(Article):
<<<<

Instead of depending on whatever is already installed on someone’s computer, the container brings its own environment with it.

That means your application no longer depends on:

the developer’s operating system,
installed software,
or machine configuration.

Everything the app needs already exists inside the container.

Think of It Like a Shipping Container

Docker’s idea becomes much easier to understand when you compare it to shipping containers used in transport.

A shipping container can carry electronics, furniture, food, or clothes. But regardless of what’s inside, the container itself is standardized.

Because of that:

ships can transport it,
trucks can carry it,
and ports can move it anywhere in the world without worrying about the contents.

Docker containers work the same way.

Inside the container is:

your application,
its dependencies,
and its environment.

Outside the container, it doesn’t matter where it runs.

Your app behaves the same whether it’s running:

on your laptop,
your teammate’s computer,
or a production server.

That consistency is Docker’s biggest strength.

Why Docker Actually Matters

Before diving deeper into commands and files, let’s answer the real question:

Why should you care?

Because Docker solves real problems developers deal with every single day.

Consistency

One of Docker’s biggest advantages is consistency.

Without Docker, applications often behave differently depending on the machine running them. A project may work perfectly on one computer and fail completely on another because of:

different operating systems,
missing dependencies,
or software version differences.

>>>>

Rows from a dataset:
<<<<

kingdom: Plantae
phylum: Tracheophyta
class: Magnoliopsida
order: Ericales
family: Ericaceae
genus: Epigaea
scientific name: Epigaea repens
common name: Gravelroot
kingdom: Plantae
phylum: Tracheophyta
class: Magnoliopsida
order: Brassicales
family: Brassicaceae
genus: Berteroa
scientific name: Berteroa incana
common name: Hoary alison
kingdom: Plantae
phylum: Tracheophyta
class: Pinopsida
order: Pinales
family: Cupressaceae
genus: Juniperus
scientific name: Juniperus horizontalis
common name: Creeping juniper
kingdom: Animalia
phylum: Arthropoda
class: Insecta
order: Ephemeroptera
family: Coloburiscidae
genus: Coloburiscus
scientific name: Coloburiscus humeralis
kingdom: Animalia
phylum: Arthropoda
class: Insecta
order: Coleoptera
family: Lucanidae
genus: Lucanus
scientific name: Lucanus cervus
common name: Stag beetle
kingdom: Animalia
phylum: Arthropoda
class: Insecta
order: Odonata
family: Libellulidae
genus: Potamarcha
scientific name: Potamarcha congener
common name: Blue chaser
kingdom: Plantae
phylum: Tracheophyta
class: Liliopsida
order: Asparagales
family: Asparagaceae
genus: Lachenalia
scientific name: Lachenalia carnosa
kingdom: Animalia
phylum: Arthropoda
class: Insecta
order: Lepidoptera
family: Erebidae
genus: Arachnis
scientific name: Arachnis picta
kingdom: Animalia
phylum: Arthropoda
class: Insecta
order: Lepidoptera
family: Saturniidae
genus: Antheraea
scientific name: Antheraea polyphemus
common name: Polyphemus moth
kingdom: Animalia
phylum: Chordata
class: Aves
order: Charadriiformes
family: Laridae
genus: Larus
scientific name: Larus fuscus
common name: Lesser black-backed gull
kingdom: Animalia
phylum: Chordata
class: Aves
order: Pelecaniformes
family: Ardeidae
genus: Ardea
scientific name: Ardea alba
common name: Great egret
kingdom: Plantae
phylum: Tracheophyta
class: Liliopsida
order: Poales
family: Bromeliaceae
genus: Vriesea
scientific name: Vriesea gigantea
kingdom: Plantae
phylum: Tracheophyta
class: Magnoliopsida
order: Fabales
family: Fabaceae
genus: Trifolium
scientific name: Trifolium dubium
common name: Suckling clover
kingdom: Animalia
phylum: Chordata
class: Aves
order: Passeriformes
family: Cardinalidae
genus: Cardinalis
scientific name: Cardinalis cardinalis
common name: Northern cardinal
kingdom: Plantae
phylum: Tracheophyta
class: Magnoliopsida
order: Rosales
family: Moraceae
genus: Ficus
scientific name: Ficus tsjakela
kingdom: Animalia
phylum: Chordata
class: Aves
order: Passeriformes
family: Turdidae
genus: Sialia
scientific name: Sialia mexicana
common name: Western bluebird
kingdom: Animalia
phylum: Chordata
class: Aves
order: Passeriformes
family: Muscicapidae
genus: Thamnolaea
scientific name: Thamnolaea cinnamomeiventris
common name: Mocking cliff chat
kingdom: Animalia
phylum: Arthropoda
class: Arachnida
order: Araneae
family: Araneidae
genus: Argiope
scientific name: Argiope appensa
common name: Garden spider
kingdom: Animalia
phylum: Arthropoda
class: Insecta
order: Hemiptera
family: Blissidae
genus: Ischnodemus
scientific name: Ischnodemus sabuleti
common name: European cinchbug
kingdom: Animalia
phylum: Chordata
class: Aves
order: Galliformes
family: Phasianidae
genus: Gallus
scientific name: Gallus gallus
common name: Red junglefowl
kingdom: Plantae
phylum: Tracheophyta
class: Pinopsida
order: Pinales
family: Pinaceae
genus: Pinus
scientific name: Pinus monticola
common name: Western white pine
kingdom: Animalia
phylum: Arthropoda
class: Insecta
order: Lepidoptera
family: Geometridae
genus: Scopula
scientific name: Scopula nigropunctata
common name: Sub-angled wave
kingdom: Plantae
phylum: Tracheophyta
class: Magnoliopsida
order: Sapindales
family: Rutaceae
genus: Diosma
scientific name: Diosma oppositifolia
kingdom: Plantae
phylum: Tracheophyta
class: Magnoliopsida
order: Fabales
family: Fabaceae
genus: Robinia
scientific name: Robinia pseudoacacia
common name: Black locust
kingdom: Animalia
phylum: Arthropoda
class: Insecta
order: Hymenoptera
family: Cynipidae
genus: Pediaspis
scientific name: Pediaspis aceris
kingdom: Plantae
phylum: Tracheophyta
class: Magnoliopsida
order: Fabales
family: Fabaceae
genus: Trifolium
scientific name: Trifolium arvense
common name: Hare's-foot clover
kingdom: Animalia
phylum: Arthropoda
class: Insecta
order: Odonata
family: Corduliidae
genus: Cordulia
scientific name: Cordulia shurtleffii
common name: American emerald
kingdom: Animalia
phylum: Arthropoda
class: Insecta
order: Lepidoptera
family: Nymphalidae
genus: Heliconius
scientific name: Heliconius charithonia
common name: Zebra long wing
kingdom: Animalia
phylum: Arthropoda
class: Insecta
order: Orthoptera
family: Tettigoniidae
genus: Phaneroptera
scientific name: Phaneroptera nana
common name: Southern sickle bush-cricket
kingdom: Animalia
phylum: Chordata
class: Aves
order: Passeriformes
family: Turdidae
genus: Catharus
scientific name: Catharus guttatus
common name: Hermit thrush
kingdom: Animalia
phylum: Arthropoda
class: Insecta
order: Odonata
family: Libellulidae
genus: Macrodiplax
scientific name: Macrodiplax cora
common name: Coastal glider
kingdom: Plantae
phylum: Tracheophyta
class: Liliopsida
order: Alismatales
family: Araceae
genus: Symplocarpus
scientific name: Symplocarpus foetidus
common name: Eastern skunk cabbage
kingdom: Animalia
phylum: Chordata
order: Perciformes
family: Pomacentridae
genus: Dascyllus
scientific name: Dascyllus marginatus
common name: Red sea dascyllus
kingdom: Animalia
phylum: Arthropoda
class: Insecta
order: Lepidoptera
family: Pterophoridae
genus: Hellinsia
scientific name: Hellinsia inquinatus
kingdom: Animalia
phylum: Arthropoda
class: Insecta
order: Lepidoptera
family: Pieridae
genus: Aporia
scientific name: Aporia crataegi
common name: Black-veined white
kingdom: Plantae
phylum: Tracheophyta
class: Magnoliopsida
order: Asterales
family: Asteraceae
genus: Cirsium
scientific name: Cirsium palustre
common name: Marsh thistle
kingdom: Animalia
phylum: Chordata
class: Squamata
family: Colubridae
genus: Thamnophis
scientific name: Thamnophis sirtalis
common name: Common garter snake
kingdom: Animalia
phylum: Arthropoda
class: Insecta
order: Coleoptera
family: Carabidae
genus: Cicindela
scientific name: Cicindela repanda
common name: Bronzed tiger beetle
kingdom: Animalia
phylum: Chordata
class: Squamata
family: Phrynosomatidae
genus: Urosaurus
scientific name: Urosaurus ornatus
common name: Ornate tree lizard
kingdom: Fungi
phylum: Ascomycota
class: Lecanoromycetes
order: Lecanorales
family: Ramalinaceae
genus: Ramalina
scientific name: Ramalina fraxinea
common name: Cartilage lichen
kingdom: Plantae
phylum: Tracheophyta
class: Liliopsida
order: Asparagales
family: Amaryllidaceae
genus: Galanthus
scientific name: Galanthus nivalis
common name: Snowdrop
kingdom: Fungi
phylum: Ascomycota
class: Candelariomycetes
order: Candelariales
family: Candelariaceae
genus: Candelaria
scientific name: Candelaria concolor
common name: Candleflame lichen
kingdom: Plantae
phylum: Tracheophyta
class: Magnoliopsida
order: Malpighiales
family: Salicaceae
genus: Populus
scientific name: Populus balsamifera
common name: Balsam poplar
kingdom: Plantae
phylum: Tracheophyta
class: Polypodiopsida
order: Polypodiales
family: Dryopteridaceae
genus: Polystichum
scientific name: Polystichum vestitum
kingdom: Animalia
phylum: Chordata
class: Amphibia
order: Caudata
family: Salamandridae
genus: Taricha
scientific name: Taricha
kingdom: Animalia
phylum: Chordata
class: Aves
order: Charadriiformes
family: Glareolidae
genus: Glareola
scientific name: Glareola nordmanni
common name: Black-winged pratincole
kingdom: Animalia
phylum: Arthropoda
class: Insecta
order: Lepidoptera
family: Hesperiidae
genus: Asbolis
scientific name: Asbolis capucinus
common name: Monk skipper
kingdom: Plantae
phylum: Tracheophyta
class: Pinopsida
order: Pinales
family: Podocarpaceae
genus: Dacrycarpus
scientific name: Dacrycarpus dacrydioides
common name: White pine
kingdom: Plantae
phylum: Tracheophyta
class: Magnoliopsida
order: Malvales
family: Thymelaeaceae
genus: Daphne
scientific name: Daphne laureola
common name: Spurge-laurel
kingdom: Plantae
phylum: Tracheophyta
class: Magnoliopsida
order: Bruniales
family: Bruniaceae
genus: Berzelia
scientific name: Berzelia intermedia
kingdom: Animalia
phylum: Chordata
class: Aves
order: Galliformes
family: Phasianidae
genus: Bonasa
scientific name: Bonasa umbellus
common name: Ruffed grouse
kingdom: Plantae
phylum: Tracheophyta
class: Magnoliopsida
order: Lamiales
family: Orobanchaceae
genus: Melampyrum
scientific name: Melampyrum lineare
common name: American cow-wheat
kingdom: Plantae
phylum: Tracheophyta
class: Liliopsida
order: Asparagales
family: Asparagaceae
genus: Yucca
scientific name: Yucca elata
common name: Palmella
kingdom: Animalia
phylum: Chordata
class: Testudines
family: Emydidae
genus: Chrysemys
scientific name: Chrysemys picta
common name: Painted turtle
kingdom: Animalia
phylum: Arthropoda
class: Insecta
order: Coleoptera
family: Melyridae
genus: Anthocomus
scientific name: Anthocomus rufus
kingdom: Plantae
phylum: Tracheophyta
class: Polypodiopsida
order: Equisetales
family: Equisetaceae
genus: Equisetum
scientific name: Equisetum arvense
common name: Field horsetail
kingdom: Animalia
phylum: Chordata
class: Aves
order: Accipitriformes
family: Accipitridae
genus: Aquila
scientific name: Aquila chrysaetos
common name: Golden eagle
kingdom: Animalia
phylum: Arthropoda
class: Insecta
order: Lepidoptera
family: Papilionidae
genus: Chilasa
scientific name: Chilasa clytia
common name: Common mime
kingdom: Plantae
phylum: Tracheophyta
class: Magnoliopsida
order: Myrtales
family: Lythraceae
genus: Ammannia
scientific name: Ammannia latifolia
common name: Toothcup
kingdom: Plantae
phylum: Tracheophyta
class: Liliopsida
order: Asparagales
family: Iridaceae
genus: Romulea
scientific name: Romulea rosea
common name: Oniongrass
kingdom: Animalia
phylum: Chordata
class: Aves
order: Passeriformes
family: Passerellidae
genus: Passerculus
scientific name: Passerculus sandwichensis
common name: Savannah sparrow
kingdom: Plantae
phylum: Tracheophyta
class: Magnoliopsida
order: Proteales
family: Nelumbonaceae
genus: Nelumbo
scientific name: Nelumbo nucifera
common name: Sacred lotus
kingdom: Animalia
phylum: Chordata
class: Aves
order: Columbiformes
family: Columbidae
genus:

>>>>

(Exercise):
Resume the Docker article from the point where it stops. These rows were taken from a different source than the text.

(Answer below):
Docker eliminates that uncertainty.

Since the entire environment is packaged together, the application behaves the same everywhere. No surprises. No hidden setup issues.

Easy Setup

Setting up a development environment can sometimes take longer than building the actual feature.

You’ve probably seen instructions like:

Install Node.js
Install Python
Install PostgreSQL
Use version X, not version Y
Configure environment variables

For beginners especially, this can become overwhelming very quickly.

Docker simplifies this process.

Instead of manually installing everything, developers can simply run a container that already has the environment prepared and ready to go.

This makes onboarding faster and reduces setup frustration for teams.

Safe Testing

Developers constantly experiment with tools, libraries, and updates.

The problem is that installing things directly on your machine can sometimes break your existing setup.

Docker provides isolated environments where you can safely test applications without affecting your computer or other projects.

If something breaks, you simply remove the container and start again.

Clean. Simple. Safe.

Better Team Collaboration

Team projects become much smoother when everyone works in the same environment.

Without Docker:

one developer may use Node 16,
another uses Node 18,
and someone else may be missing a package entirely.

These small differences create unnecessary bugs and confusion.

With Docker, the environment is standardized for everyone.

The entire team works with the exact same setup, which reduces debugging time and improves collaboration.

This is why Docker has become a standard tool in modern software development.

Let's break down things

Before using Docker, there are a few important terms you’ll keep seeing.

Here’s the simplest way to understand them.

Image → The Blueprint

An image is like a recipe or blueprint for your application.

It contains:

your code,
dependencies,
configurations,
and instructions needed to run the app.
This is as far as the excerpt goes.